UPS drivers’ rights were watered down when the IBT lost an important arbitration decision on 9.5 protections against excessive overtime.
The Hoffa-Hall administration promised members stronger 9.5 rights.
But after an arbitrator sided with the company in a case that deadlocked at the National Grievance Panel, UPS management is now claiming it doesn't owe 9.5 penalty pay unless it “continually” violates a driver's 9.5 rights.
The company is already taking advantage of the decision to stonewall and deadlock legitimate 9.5 grievances.
Siding with the company, Arbitrator Paul Glendon seized on a single word in Article 37 and ruled that UPS did not owe penalty pay to a driver on the 9.5 list because his 9.5 rights were not "continually" violated.
What does "continually" mean? UPS argued that management has to repeatedly, frequently or constantly violate 9.5 to trigger penalty pay. The arbitrator didn't accept management's definition, but he didn't offer one of his own either.
Instead, criticizing the “inherent ambiguity” of the language, the arbitrator ruled only that a St.

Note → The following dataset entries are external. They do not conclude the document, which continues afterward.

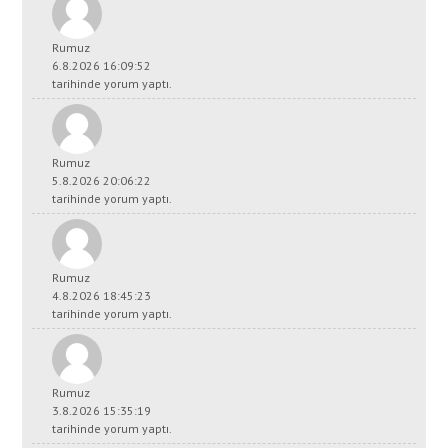
Rumuz
6.8.2026 16:09:52
tarihinde yorum yaptı.
Rumuz
5.8.2026 20:06:22
tarihinde yorum yaptı.
Rumuz
4.8.2026 18:45:23
tarihinde yorum yaptı.
Rumuz
3.8.2026 15:35:19
tarihinde yorum yaptı.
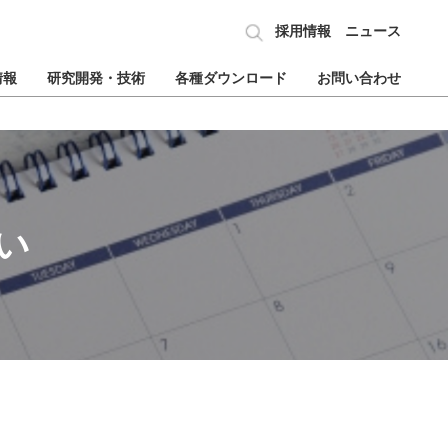
採用情報
ニュース
情報
研究開発・技術
各種ダウンロード
お問い合わせ
い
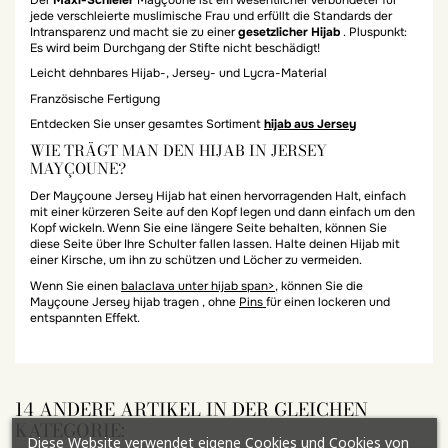
jede verschleierte muslimische Frau und erfüllt die Standards der
Intransparenz und macht sie zu einer
gesetzlicher Hijab
. Pluspunkt:
Es wird beim Durchgang der Stifte nicht beschädigt!
Leicht dehnbares Hijab-, Jersey- und Lycra-Material
Französische Fertigung
Entdecken Sie unser gesamtes Sortiment
hijab aus Jersey
WIE TRÄGT MAN DEN HIJAB IN JERSEY
MAYÇOUNE?
Der Mayçoune Jersey Hijab hat einen hervorragenden Halt, einfach
mit einer kürzeren Seite auf den Kopf legen und dann einfach um den
Kopf wickeln. Wenn Sie eine längere Seite behalten, können Sie
diese Seite über Ihre Schulter fallen lassen. Halte deinen Hijab mit
einer Kirsche, um ihn zu schützen und Löcher zu vermeiden.
Wenn Sie einen
balaclava unter hijab span>
, können Sie die
Mayçoune Jersey hijab tragen , ohne
Pins
für einen lockeren und
entspannten Effekt.
14 ANDERE ARTIKEL IN DER GLEICHEN
KATEGORIE:
Diese Website verwendet eigene Cookies und Cookies von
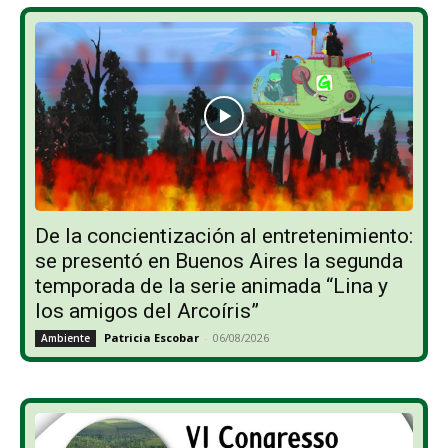
De la concientización al entretenimiento:
se presentó en Buenos Aires la segunda
temporada de la serie animada “Lina y
los amigos del Arcoíris”
Patricia Escobar
-
06/08/2026
Ambiente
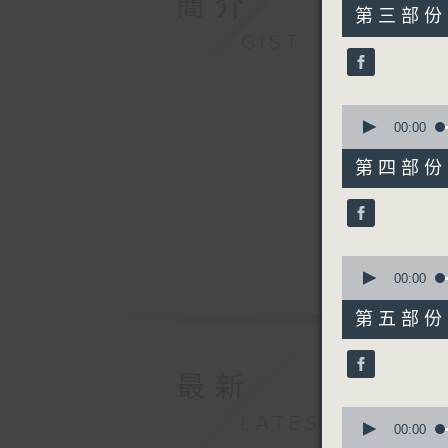
簡介
55
第三部份 P
minutes,
GIST
19
seconds
90%
0
seconds
00:00
of
55
第四部份 P
minutes,
20
seconds
90%
0
seconds
00:00
of
55
第五部份 P
minutes,
9
seconds
90%
最新
0
LATEST
seconds
00:00
of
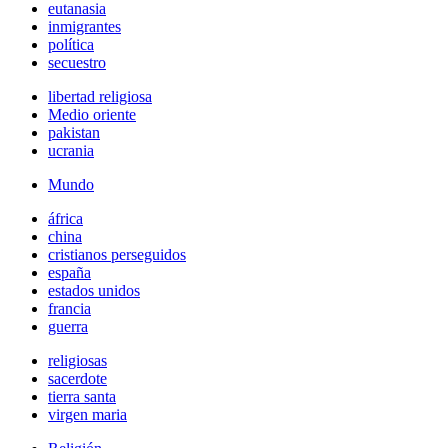
eutanasia
inmigrantes
política
secuestro
libertad religiosa
Medio oriente
pakistan
ucrania
Mundo
áfrica
china
cristianos perseguidos
españa
estados unidos
francia
guerra
religiosas
sacerdote
tierra santa
virgen maria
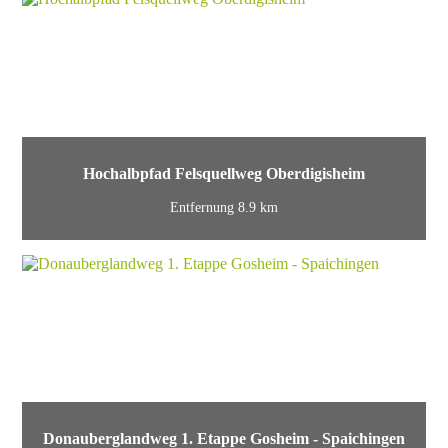
Hochalbpfad Felsquellweg Oberdigisheim
Entfernung 8.9 km
Donauberglandweg 1. Etappe Gosheim - Spaichingen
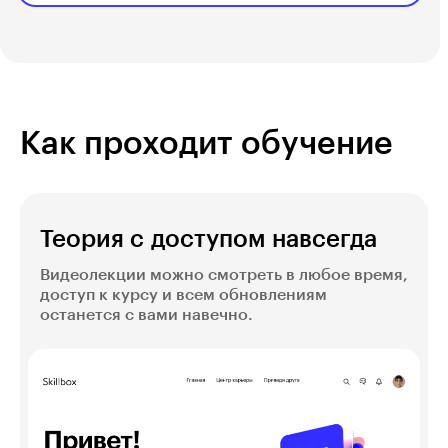
Как проходит обучение
Теория с доступом навсегда
Видеолекции можно смотреть в любое время,
доступ к курсу и всем обновлениям
останется с вами навечно.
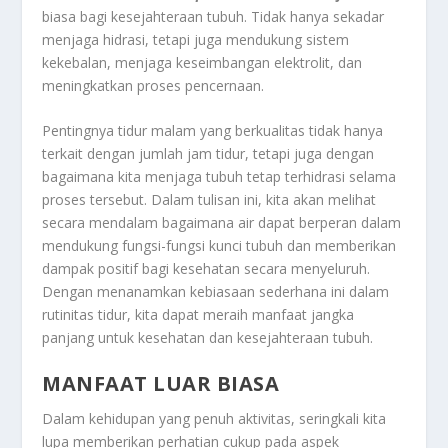
biasa bagi kesejahteraan tubuh. Tidak hanya sekadar
menjaga hidrasi, tetapi juga mendukung sistem
kekebalan, menjaga keseimbangan elektrolit, dan
meningkatkan proses pencernaan.
Pentingnya tidur malam yang berkualitas tidak hanya
terkait dengan jumlah jam tidur, tetapi juga dengan
bagaimana kita menjaga tubuh tetap terhidrasi selama
proses tersebut. Dalam tulisan ini, kita akan melihat
secara mendalam bagaimana air dapat berperan dalam
mendukung fungsi-fungsi kunci tubuh dan memberikan
dampak positif bagi kesehatan secara menyeluruh.
Dengan menanamkan kebiasaan sederhana ini dalam
rutinitas tidur, kita dapat meraih manfaat jangka
panjang untuk kesehatan dan kesejahteraan tubuh.
MANFAAT LUAR BIASA
Dalam kehidupan yang penuh aktivitas, seringkali kita
lupa memberikan perhatian cukup pada aspek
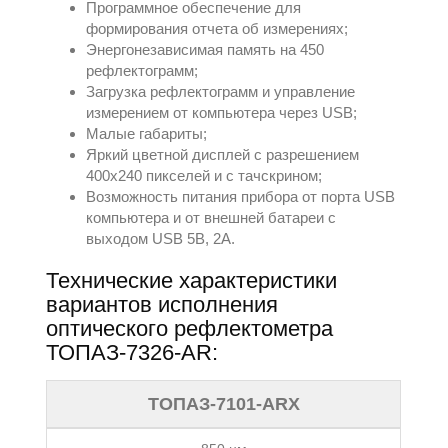
Программное обеспечение для
формирования отчета об измерениях;
Энергонезависимая память на 450
рефлектограмм;
Загрузка рефлектограмм и управление
измерением от компьютера через USB;
Малые габариты;
Яркий цветной дисплей с разрешением
400х240 пикселей и с тачскрином;
Возможность питания прибора от порта USB
компьютера и от внешней батареи с
выходом USB 5В, 2А.
Технические характеристики
вариантов исполнения
оптического рефлектометра
ТОПАЗ-7326-AR:
ТОПАЗ-7101-ARX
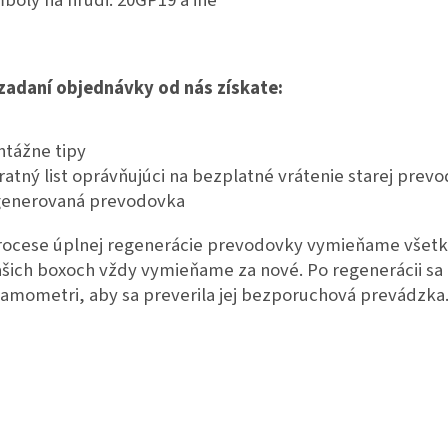
 zadaní objednávky od nás získate:
tážne tipy
ratný list oprávňujúci na bezplatné vrátenie starej prev
enerovaná prevodovka
rocese úplnej regenerácie prevodovky vymieňame všetk
ašich boxoch vždy vymieňame za nové. Po regenerácii sa
amometri, aby sa preverila jej bezporuchová prevádzka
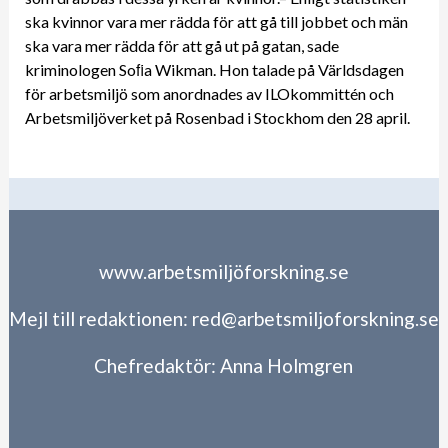
ska kvinnor vara mer rädda för att gå till jobbet och män
ska vara mer rädda för att gå ut på gatan, sade
kriminologen Soﬁa Wikman. Hon talade på Världsdagen
för arbetsmiljö som anordnades av ILOkommittén och
Arbetsmiljöverket på Rosenbad i Stockhom den 28 april.
www.arbetsmiljöforskning.se
Mejl till redaktionen:
red@arbetsmiljoforskning.se
Chefredaktör:
Anna Holmgren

Louis Local 688 driver whose 9.5 rights were violated in a single week months after he got on the 9.5 list “was not continually worked more than 9.5 hours . . . by any stretch of any reasonable person’s imagination.”
Future 9.5 violations will have to be argued on a case-by-case basis.
In making his ruling, the arbitrator faulted Ken Hall for accepting the company’s verbal assurances at the bargaining table, instead of negotiating protections in writing.
Enforcing Your 9.5 Rights
Stewards and members need to be prepared.
The best way to win 9.5 penalty pay is to document repeated 9.5 violations and show management did not make a sufficient effort to get your workload under 9.5.
That means keeping good records and filing grievances whenever you work more than 9.5 hours three times in a week.